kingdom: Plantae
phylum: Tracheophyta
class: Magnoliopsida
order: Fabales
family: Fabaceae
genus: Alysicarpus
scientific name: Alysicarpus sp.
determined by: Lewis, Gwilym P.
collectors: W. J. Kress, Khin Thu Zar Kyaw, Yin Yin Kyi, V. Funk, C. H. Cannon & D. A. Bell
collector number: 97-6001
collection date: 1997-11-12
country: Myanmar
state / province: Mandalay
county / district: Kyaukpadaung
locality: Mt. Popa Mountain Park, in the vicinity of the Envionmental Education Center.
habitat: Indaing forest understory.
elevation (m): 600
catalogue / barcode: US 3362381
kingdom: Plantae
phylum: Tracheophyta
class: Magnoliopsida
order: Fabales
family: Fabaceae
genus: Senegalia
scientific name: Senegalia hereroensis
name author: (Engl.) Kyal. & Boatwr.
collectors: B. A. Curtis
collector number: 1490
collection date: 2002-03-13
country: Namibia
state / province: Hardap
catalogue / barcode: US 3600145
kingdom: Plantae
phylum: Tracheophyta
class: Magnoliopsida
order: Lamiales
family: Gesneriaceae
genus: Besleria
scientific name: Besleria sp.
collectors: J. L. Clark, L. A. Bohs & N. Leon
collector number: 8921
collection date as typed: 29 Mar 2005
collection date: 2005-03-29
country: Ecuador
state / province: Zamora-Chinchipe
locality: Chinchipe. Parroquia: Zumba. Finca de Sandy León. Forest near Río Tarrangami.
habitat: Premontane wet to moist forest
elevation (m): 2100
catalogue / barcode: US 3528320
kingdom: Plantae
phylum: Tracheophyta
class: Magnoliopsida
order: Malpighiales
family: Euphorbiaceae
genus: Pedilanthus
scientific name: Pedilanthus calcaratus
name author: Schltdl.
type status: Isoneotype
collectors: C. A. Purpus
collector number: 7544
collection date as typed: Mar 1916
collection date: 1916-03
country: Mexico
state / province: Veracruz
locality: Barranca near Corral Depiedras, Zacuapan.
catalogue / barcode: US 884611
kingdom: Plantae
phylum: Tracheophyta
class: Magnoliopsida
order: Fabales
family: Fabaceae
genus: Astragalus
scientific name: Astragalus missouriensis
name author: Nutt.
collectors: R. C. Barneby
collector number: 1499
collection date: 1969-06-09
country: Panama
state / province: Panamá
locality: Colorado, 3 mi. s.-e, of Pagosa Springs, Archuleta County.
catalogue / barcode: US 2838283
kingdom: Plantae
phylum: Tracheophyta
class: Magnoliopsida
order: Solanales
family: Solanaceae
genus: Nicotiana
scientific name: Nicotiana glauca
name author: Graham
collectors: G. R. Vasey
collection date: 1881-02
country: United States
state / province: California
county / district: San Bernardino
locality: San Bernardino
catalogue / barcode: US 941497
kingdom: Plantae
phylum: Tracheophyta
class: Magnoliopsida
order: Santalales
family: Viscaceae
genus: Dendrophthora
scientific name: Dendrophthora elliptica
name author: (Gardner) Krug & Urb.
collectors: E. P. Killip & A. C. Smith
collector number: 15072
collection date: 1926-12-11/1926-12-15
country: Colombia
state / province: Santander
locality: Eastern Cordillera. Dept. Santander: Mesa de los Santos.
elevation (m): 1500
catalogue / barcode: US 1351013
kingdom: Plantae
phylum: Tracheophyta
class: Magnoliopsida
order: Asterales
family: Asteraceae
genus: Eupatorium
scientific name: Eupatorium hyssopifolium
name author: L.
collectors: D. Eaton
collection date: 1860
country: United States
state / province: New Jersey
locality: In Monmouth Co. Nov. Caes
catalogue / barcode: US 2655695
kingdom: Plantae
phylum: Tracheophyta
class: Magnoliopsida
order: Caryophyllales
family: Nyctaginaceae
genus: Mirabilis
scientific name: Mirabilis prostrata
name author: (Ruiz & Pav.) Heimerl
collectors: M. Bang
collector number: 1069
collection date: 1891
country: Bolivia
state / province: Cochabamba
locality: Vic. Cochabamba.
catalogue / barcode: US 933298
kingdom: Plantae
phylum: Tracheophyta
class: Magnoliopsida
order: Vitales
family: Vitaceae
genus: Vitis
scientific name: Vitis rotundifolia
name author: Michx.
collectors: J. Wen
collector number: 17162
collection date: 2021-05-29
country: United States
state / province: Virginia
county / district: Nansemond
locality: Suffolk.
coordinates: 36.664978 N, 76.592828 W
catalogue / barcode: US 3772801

━━━━━━━━━━

**EXERCISE TASK**
Convert the listing above into a JSON list of strings, with each line of the listing as its own string and blank lines left out.

**FULL OUTPUT**
[
  "kingdom: Plantae",
  "phylum: Tracheophyta",
  "class: Magnoliopsida",
  "order: Fabales",
  "family: Fabaceae",
  "genus: Alysicarpus",
  "scientific name: Alysicarpus sp.",
  "determined by: Lewis, Gwilym P.",
  "collectors: W. J. Kress, Khin Thu Zar Kyaw, Yin Yin Kyi, V. Funk, C. H. Cannon & D. A. Bell",
  "collector number: 97-6001",
  "collection date: 1997-11-12",
  "country: Myanmar",
  "state / province: Mandalay",
  "county / district: Kyaukpadaung",
  "locality: Mt. Popa Mountain Park, in the vicinity of the Envionmental Education Center.",
  "habitat: Indaing forest understory.",
  "elevation (m): 600",
  "catalogue / barcode: US 3362381",
  "kingdom: Plantae",
  "phylum: Tracheophyta",
  "class: Magnoliopsida",
  "order: Fabales",
  "family: Fabaceae",
  "genus: Senegalia",
  "scientific name: Senegalia hereroensis",
  "name author: (Engl.) Kyal. & Boatwr.",
  "collectors: B. A. Curtis",
  "collector number: 1490",
  "collection date: 2002-03-13",
  "country: Namibia",
  "state / province: Hardap",
  "catalogue / barcode: US 3600145",
  "kingdom: Plantae",
  "phylum: Tracheophyta",
  "class: Magnoliopsida",
  "order: Lamiales",
  "family: Gesneriaceae",
  "genus: Besleria",
  "scientific name: Besleria sp.",
  "collectors: J. L. Clark, L. A. Bohs & N. Leon",
  "collector number: 8921",
  "collection date as typed: 29 Mar 2005",
  "collection date: 2005-03-29",
  "country: Ecuador",
  "state / province: Zamora-Chinchipe",
  "locality: Chinchipe. Parroquia: Zumba. Finca de Sandy León. Forest near Río Tarrangami.",
  "habitat: Premontane wet to moist forest",
  "elevation (m): 2100",
  "catalogue / barcode: US 3528320",
  "kingdom: Plantae",
  "phylum: Tracheophyta",
  "class: Magnoliopsida",
  "order: Malpighiales",
  "family: Euphorbiaceae",
  "genus: Pedilanthus",
  "scientific name: Pedilanthus calcaratus",
  "name author: Schltdl.",
  "type status: Isoneotype",
  "collectors: C. A. Purpus",
  "collector number: 7544",
  "collection date as typed: Mar 1916",
  "collection date: 1916-03",
  "country: Mexico",
  "state / province: Veracruz",
  "locality: Barranca near Corral Depiedras, Zacuapan.",
  "catalogue / barcode: US 884611",
  "kingdom: Plantae",
  "phylum: Tracheophyta",
  "class: Magnoliopsida",
  "order: Fabales",
  "family: Fabaceae",
  "genus: Astragalus",
  "scientific name: Astragalus missouriensis",
  "name author: Nutt.",
  "collectors: R. C. Barneby",
  "collector number: 1499",
  "collection date: 1969-06-09",
  "country: Panama",
  "state / province: Panamá",
  "locality: Colorado, 3 mi. s.-e, of Pagosa Springs, Archuleta County.",
  "catalogue / barcode: US 2838283",
  "kingdom: Plantae",
  "phylum: Tracheophyta",
  "class: Magnoliopsida",
  "order: Solanales",
  "family: Solanaceae",
  "genus: Nicotiana",
  "scientific name: Nicotiana glauca",
  "name author: Graham",
  "collectors: G. R. Vasey",
  "collection date: 1881-02",
  "country: United States",
  "state / province: California",
  "county / district: San Bernardino",
  "locality: San Bernardino",
  "catalogue / barcode: US 941497",
  "kingdom: Plantae",
  "phylum: Tracheophyta",
  "class: Magnoliopsida",
  "order: Santalales",
  "family: Viscaceae",
  "genus: Dendrophthora",
  "scientific name: Dendrophthora elliptica",
  "name author: (Gardner) Krug & Urb.",
  "collectors: E. P. Killip & A. C. Smith",
  "collector number: 15072",
  "collection date: 1926-12-11/1926-12-15",
  "country: Colombia",
  "state / province: Santander",
  "locality: Eastern Cordillera. Dept. Santander: Mesa de los Santos.",
  "elevation (m): 1500",
  "catalogue / barcode: US 1351013",
  "kingdom: Plantae",
  "phylum: Tracheophyta",
  "class: Magnoliopsida",
  "order: Asterales",
  "family: Asteraceae",
  "genus: Eupatorium",
  "scientific name: Eupatorium hyssopifolium",
  "name author: L.",
  "collectors: D. Eaton",
  "collection date: 1860",
  "country: United States",
  "state / province: New Jersey",
  "locality: In Monmouth Co. Nov. Caes",
  "catalogue / barcode: US 2655695",
  "kingdom: Plantae",
  "phylum: Tracheophyta",
  "class: Magnoliopsida",
  "order: Caryophyllales",
  "family: Nyctaginaceae",
  "genus: Mirabilis",
  "scientific name: Mirabilis prostrata",
  "name author: (Ruiz & Pav.) Heimerl",
  "collectors: M. Bang",
  "collector number: 1069",
  "collection date: 1891",
  "country: Bolivia",
  "state / province: Cochabamba",
  "locality: Vic. Cochabamba.",
  "catalogue / barcode: US 933298",
  "kingdom: Plantae",
  "phylum: Tracheophyta",
  "class: Magnoliopsida",
  "order: Vitales",
  "family: Vitaceae",
  "genus: Vitis",
  "scientific name: Vitis rotundifolia",
  "name author: Michx.",
  "collectors: J. Wen",
  "collector number: 17162",
  "collection date: 2021-05-29",
  "country: United States",
  "state / province: Virginia",
  "county / district: Nansemond",
  "locality: Suffolk.",
  "coordinates: 36.664978 N, 76.592828 W",
  "catalogue / barcode: US 3772801"
]